One of the most important changes occurring in the oceans is that oxygen levels have been decreasing since at least the middle of the 20th century. Oxygen is essential for biological productivity in the oceans. The paleoclimate record has revealed that low oxygen levels are associated with extinctions. About 450 million years ago at the end of the Ordovician (488.3 to 443.7 million years ago) there was a mass extinction called the Ordovician–Silurian extinction event in which 85% of species extant during the Ordovician were lost. Recent research has associated this event with lowered oxygen levels. The mass extinction at the end of the Permian about 250 million years ago, called the Permian–Triassic extinction event, annihilated both marine and terrestrial biological organisms. Data on rocks from Spitsbergen and Italy and Slovenia indicate that the world’s oceans became anoxic, totally devoid of oxygen, at both low and high latitudes in the Late Permian. It is believed that such conditions were responsible for the greatest known mass extinction event.
Declining oxygen in open oceans
The open ocean is estimated to have lost 2% of its oxygen over the past 50 years. Repeated hydrographic observations revealed oxygen declines at locations ranging from the northeast Pacific and northern Atlantic to tropical oceans. Oxygen-minimum zones or OMZs are ocean zones where oxygen concentrations fall from the normal range of 4–6 milligrams per liter (mg/l) to below 2 mg/l. Over the past 50 years the total area of oxygen-minimum zones has expanded by 4.5 million square km of the equivalent of half the area of Canada.

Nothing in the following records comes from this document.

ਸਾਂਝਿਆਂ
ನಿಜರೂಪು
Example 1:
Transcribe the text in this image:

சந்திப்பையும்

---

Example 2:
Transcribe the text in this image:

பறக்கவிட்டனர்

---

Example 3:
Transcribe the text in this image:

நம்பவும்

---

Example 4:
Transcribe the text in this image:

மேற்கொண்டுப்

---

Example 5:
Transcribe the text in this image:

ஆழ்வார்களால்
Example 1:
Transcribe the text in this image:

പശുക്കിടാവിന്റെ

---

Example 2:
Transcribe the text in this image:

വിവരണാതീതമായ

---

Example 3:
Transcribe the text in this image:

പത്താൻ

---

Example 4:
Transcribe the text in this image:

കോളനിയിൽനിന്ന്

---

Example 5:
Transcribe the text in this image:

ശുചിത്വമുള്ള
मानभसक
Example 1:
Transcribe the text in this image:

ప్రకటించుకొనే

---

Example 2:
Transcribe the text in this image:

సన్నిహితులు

The total volume of water completely devoid of oxygen (anoxic) has increased more than four-fold over the same period. There are two main causes of falling oxygen content in the open ocean, and both are the result of ocean warming. As the ocean warms less oxygen dissolves in the water. It is estimated that reduced oxygen solubility accounts for 15% of current total global oxygen loss. The effect is much higher in surface waters where it is believed to account for more than 50% of the oxygen loss. The remaining 85% of reduced oxygen content in the oceans is ascribed to the increased stratification of the oceans resulting from warming. Enhanced stratification inhibits the transfer of oxygen from surface waters to deeper waters.

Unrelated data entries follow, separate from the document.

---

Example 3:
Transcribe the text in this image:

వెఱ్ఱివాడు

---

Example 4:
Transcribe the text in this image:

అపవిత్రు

Declining oxygen in coastal waters
Coastal waters are also losing oxygen, but through a different mechanism. The number of hypoxic sites resulting from sewage discharges and agricultural fertilizer runoff has continued to increase. Since 1950, more than 500 sites in coastal waters have reported low oxygen concentration or hypoxia. Before 1950 fewer than 10% of these systems were known to have hypoxia. Human population has nearly tripled since 1950 and there has been a 10-fold increase in global fertilizer use over the same period. When nutrients such as nitrogen and biomass from human waste and agriculture stimulate the growth of algae, the enhanced biological production in surface waters increases the deposit of organic matter to bottom waters where it decomposes thereby consuming oxygen. Low oxygen levels are difficult to recover from because there are feedback mechanisms that tend to keep oxygen levels low. Research has found that nitrogen discharges from rivers to coastal waters increased by 43% in just 30 years from 1970 to 2000. The main culprit is agriculture – more than three times as much nitrogen is derived from agriculture as from human sewage.
Oxygen is fundamental to oceanic biological and biogeochemical processes and its decline can cause major changes in ocean productivity and biodiversity. Analyses of direct measurements at sites around the world indicate that oxygen-minimum zones in the open ocean have expanded by several million square kilometers and that hundreds of coastal sites now have oxygen concentrations low enough to limit the distribution and abundance of animal populations.